> Check your understanding
1) In the excerpt on farmers and the time change, restate the stretch from "Palla says they" through "maintaining regular schedules.", substituting "a large orchard company" for "Wonderful Orchards".
2) According to the excerpt on farmers and the time change, when does Palla adjust the work schedule?
3) Extend the excerpt on farmers and the time change past its final sentence.

> Document extract
%%

Daniel Palla is a local farmer, and he says, “They should just base it on the sun, how time is supposed to be based on the sun cycle, with noon being midway through the day and midnight being midway through the night. As growers, we have to change our start time multiple times. The morning changes by more than just one hour, so we were constantly changing what time we start weather it be at 5 am or 7 am, because what time it gets light.”

Palla says they wait until after the time change to adjust their schedule — minimizing lost work and keeping their focus on daylight, not the clock. However, other big manufacturing companies like Wonderful Orchards tell us the time shift has little impact on their operations.

Mike Jost & Bryan Okland, work at Wonderful Orchards, and they say, “Operations kinda run 24 hours a day, 7 hours a week during some seasons, and it has an impact, but all it does, whether we are using the sun or lights on the equipment…The only thing we may adjust is our start times, just because it's darker in the mornings, we may push our start times back.”

Most farmers say losing or gaining an hour affects worker start times, which can impact the rest of their families — from getting kids to school to maintaining regular schedules.

%%

> Information given
%%

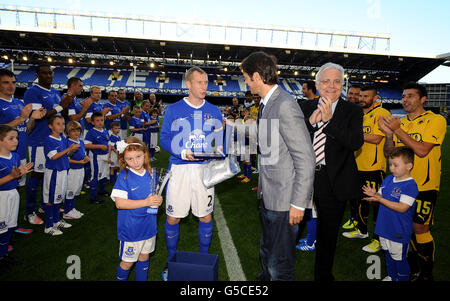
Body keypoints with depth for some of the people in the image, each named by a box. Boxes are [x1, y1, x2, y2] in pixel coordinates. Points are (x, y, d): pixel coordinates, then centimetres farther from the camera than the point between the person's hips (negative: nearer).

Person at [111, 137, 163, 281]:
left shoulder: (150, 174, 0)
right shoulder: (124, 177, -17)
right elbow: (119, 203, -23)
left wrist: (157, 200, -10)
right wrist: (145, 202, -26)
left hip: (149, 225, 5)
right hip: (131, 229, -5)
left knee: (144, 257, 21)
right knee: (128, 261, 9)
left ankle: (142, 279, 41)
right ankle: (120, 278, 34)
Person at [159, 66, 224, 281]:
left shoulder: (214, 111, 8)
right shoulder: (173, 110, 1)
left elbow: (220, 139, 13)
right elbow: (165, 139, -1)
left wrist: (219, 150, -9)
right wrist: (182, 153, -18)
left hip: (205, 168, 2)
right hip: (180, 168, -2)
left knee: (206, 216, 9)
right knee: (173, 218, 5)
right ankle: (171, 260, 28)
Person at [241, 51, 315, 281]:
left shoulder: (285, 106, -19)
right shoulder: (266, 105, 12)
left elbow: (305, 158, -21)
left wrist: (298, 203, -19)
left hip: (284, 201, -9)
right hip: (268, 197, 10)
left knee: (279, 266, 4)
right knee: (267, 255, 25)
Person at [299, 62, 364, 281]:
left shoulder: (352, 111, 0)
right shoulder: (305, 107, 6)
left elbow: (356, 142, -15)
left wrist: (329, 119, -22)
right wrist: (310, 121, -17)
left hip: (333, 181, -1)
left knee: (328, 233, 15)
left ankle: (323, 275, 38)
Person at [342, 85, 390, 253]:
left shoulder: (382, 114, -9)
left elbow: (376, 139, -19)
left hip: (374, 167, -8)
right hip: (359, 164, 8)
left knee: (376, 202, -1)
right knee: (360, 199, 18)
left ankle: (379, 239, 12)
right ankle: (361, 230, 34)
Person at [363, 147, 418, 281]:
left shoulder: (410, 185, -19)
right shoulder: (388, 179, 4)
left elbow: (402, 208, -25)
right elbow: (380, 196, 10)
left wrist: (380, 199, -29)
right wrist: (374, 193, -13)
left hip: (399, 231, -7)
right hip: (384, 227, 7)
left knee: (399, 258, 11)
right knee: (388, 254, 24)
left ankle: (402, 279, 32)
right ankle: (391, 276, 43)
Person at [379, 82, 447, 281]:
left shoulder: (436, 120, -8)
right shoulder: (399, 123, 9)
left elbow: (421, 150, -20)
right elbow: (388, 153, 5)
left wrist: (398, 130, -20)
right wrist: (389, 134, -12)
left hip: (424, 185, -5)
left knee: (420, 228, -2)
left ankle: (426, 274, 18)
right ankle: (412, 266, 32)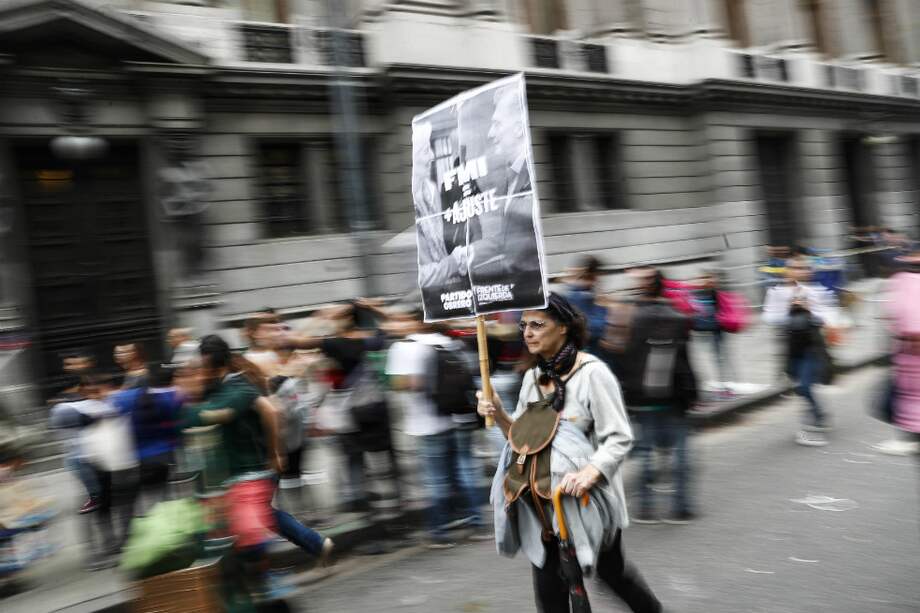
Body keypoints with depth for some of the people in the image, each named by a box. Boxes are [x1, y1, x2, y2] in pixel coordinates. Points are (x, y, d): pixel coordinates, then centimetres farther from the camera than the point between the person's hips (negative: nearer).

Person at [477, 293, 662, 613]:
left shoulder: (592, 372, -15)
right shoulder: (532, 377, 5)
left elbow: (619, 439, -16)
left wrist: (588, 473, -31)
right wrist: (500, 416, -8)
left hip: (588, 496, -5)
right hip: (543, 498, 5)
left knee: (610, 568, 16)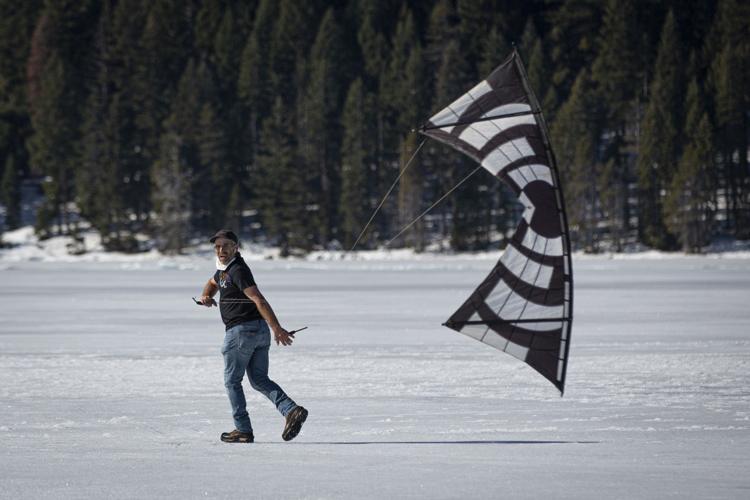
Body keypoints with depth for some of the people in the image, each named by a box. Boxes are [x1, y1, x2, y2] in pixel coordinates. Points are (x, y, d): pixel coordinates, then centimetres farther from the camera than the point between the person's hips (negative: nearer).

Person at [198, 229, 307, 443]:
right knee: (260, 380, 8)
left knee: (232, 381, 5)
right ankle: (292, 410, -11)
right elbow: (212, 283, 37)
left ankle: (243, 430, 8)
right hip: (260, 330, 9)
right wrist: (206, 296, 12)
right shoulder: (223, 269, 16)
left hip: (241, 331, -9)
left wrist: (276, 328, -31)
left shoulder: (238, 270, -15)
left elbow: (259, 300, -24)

%%

> Outputs in order
1)
Palla says they wait until after the time change to adjust their schedule — minimizing lost work and keeping their focus on daylight, not the clock. However, other big manufacturing companies like a large orchard company tell us the time shift has little impact on their operations.

Mike Jost & Bryan Okland, work at a large orchard company, and they say, “Operations kinda run 24 hours a day, 7 hours a week during some seasons, and it has an impact, but all it does, whether we are using the sun or lights on the equipment…The only thing we may adjust is our start times, just because it's darker in the mornings, we may push our start times back.”

Most farmers say losing or gaining an hour affects worker start times, which can impact the rest of their families — from getting kids to school to maintaining regular schedules.

2) After the time change.

3)
Steve Murray, with Murray Family Farms, says, “it really affects our workers more than does us as farmers that as the days get longer and mornings start later that the workers would like to go to work earlier and go home earlier and they try to coordinate transporting their children to school and so with daylight savings theres more of a snag getting the kids to school and getting to work.”

For many small-time farmers, the clock change is just another adjustment in a seasonal rhythm they’ve learned to follow. While it may briefly affect worker schedules, most say the sun — not the clock — still dictates their day.

For some farmers in Kern County, they say no matter what the clock says, the sun still dictates the day — and for now, they’ll keep adjusting their schedules one season at a time.